Every record must be copied exactly, except that pictures are dropped.

Given entries START

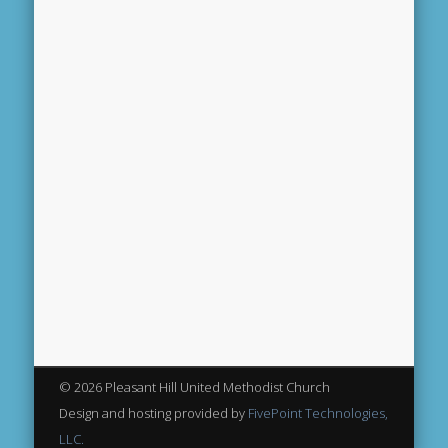
© 2026 Pleasant Hill United Methodist Church
Design and hosting provided by
FivePoint Technologies,
LLC.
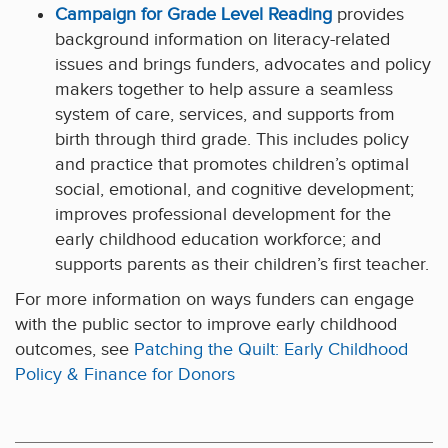
Campaign for Grade Level Reading
provides
background information on literacy-related
issues and brings funders, advocates and policy
makers together to help assure a seamless
system of care, services, and supports from
birth through third grade. This includes policy
and practice that promotes children’s optimal
social, emotional, and cognitive development;
improves professional development for the
early childhood education workforce; and
supports parents as their children’s first teacher.
For more information on ways funders can engage
with the public sector to improve early childhood
outcomes, see
Patching the Quilt: Early Childhood
Policy & Finance for Donors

Given entries END

**Reply**.
© 2026 Pleasant Hill United Methodist Church
Design and hosting provided by
FivePoint Technologies,
LLC.
Campaign for Grade Level Reading
provides
background information on literacy-related
issues and brings funders, advocates and policy
makers together to help assure a seamless
system of care, services, and supports from
birth through third grade. This includes policy
and practice that promotes children’s optimal
social, emotional, and cognitive development;
improves professional development for the
early childhood education workforce; and
supports parents as their children’s first teacher.
For more information on ways funders can engage
with the public sector to improve early childhood
outcomes, see
Patching the Quilt: Early Childhood
Policy & Finance for Donors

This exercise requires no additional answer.